Erect herbaceous perennials; roots often fleshy. Leaves usually with conspicuous transverse veins. Flowers in simple terminal or extra-axillary umbels. Lobes of the corolla long and narrow, reflexed. Within the petals there is a coronet seated upon the combined filaments, composed of 5 boat-shaped processes having 5 projecting horns. Stamens 5, inserted upon the base of the corolla. Pollen-masses 10, waxy, fixed to the stigmas in pairs. Follicles normally 2, not coriaceous. Seeds bearing a tuft of silky hairs at one end. There are upwards of twenty-five species, mostly from America, many of which occur in the temperate regions of the North. The name is the Greek form of AEsculapius, to whom the genus is dedicated.

1. A. tuberosa. Butterfly-weed or Pleurisy-root. - An erect hairy plant about 18 inches high. Leaves linear to oblong-lanceolate, nearly sessile. Flowers small, numerous, terminal, or towards the summit borne in corymbose umbels. Petals green tinged with orange. Hoods of the coronet oblong, bright orange-red, and more conspicuous than the petals. Seed-vessel hoary, not prickly. A native of dry localities in North America, producing its brilliant flowers nearly all the Summer.
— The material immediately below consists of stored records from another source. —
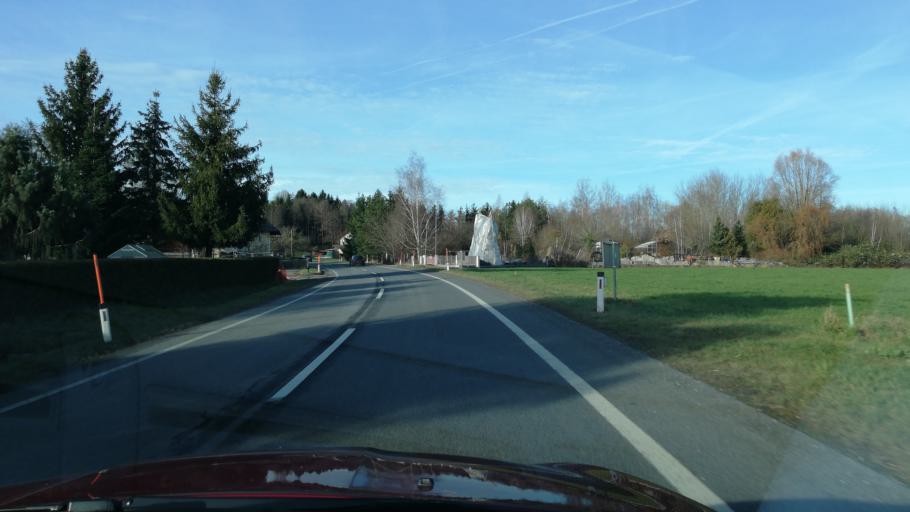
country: AT
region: Upper Austria
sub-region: Politischer Bezirk Kirchdorf an der Krems
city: Micheldorf in Oberoesterreich
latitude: 47.9480
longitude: 14.0981
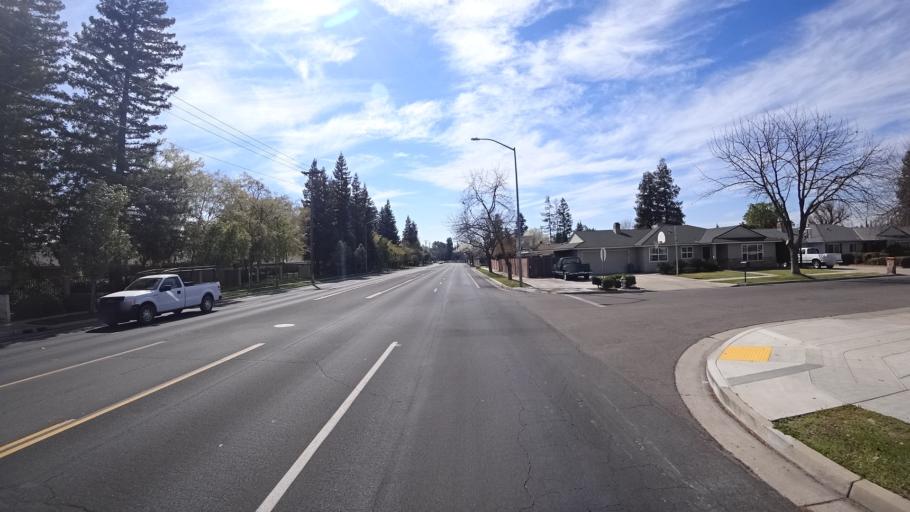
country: US
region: California
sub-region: Fresno County
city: Clovis
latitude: 36.8430
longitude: -119.7659
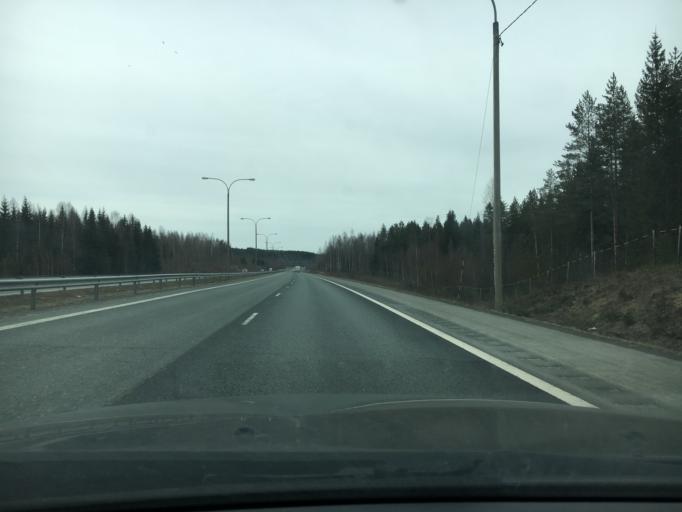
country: FI
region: Northern Savo
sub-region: Kuopio
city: Kuopio
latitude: 62.7891
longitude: 27.5941
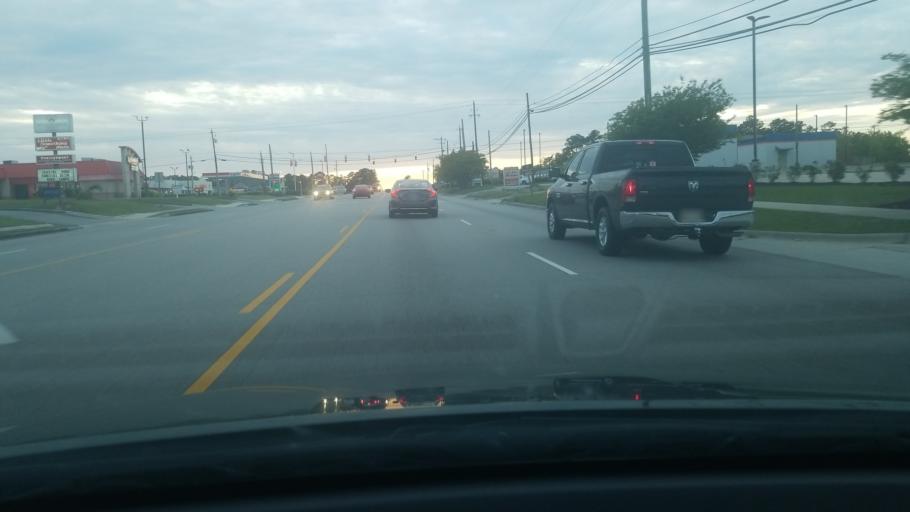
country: US
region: North Carolina
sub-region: Onslow County
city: Swansboro
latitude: 34.6926
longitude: -77.1288
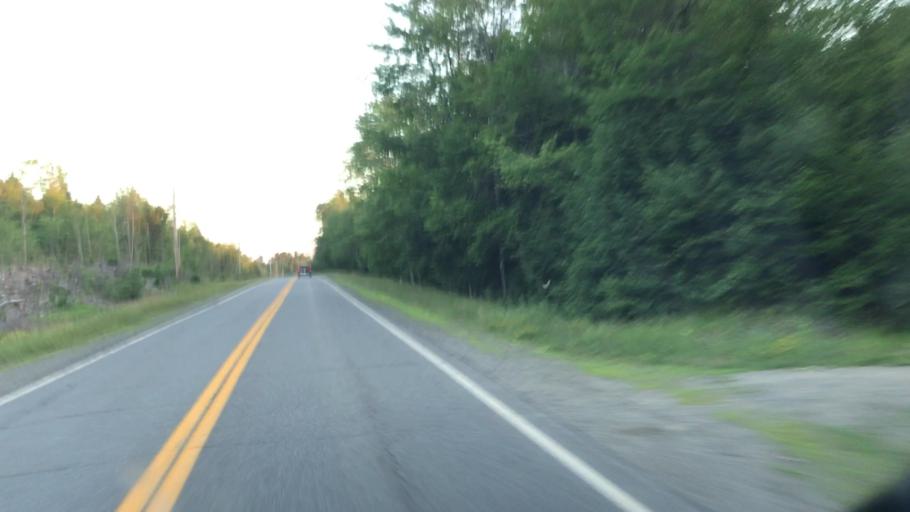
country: US
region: Maine
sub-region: Penobscot County
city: Medway
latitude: 45.5944
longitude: -68.3117
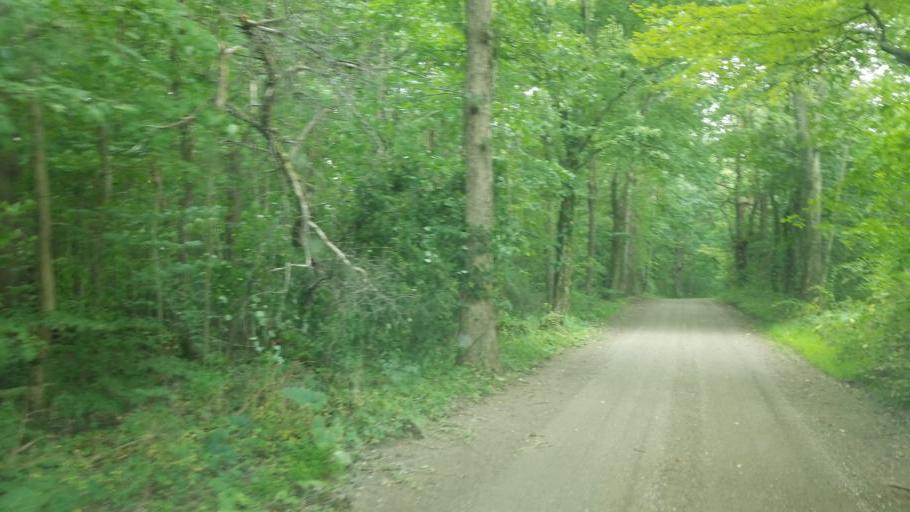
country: US
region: Ohio
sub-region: Ashland County
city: Loudonville
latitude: 40.5946
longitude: -82.3009
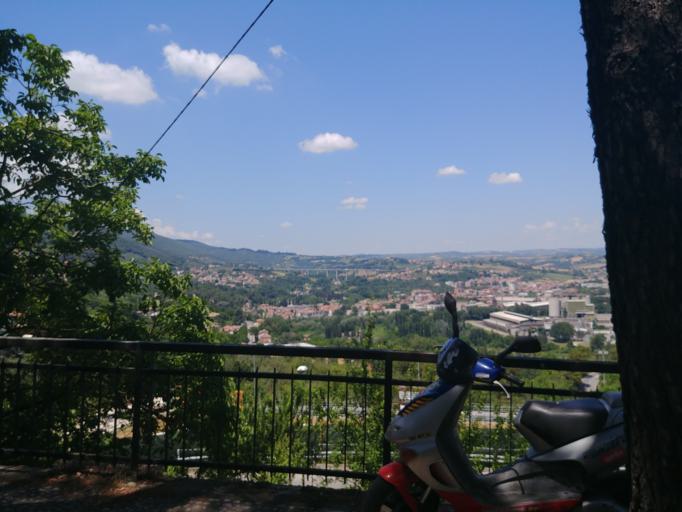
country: IT
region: Umbria
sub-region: Provincia di Terni
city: Narni
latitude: 42.5174
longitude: 12.5217
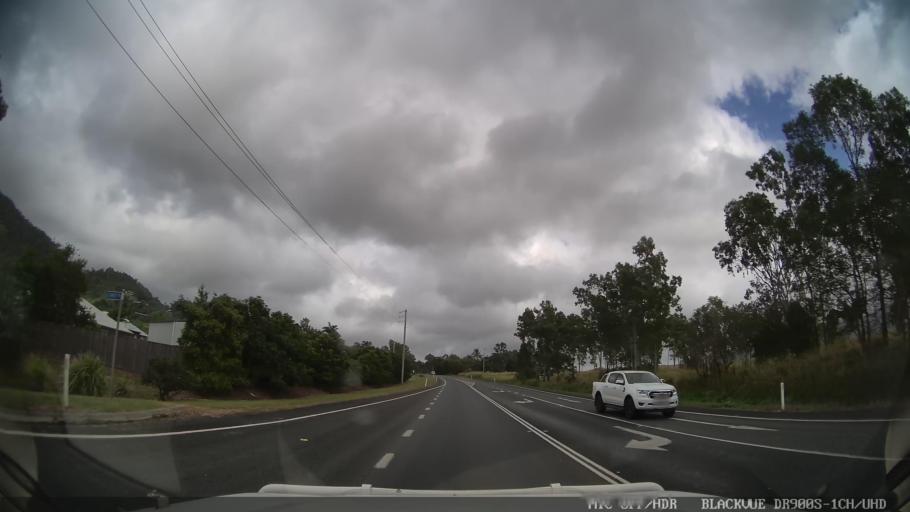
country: AU
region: Queensland
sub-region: Whitsunday
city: Proserpine
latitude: -20.3041
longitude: 148.6651
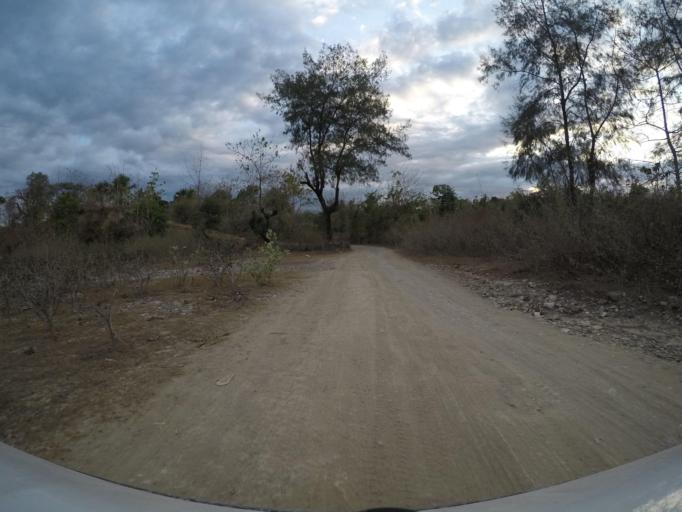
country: TL
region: Bobonaro
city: Maliana
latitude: -8.9136
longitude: 125.2153
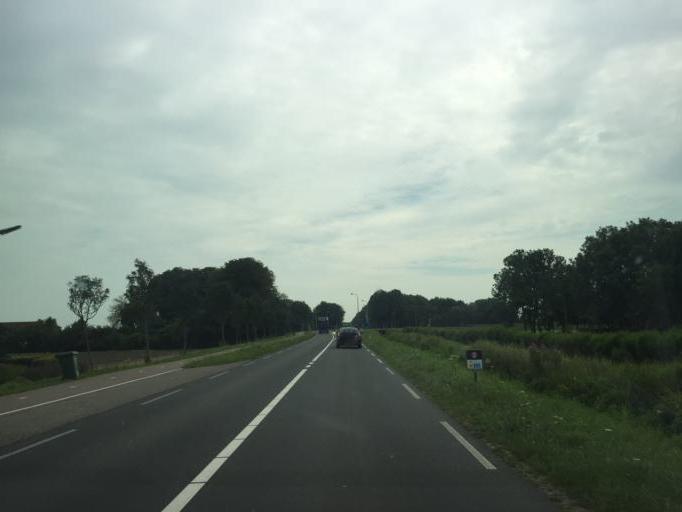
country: NL
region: North Holland
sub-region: Gemeente Alkmaar
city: Alkmaar
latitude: 52.6174
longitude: 4.7931
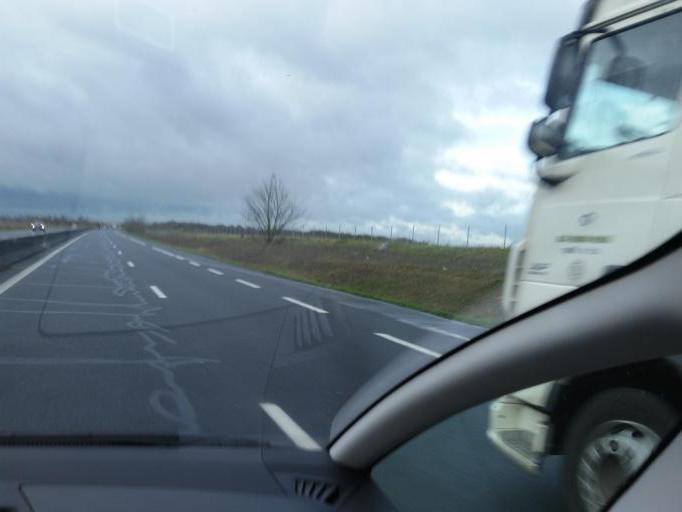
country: FR
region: Picardie
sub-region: Departement de la Somme
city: Boves
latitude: 49.8569
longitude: 2.4440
2. A. Cornuti, syn. A, Syriaca. Milkweed or Silkweed.-A robust-growing leafy species from 3 to 4 feet high. Leaves large, ovate or oblong, downy beneath, and distinctly petiolate. Flowers fragrant, larger than in the preceding, dull purple; hoods of the crown ovate, with 2 lateral teeth. Seed-vessel covered with soft prickles. A native of North America only, the second name having been misapplied.

The foregoing species are the only ones at all common in gardens, but there are several others equally handsome and effective where there is ample space for large subjects. A, Dougldsii has purplish-lilac sweet-scented flowers; A. incar-ndta purple and flesh-coloured; A. variegata purple and white.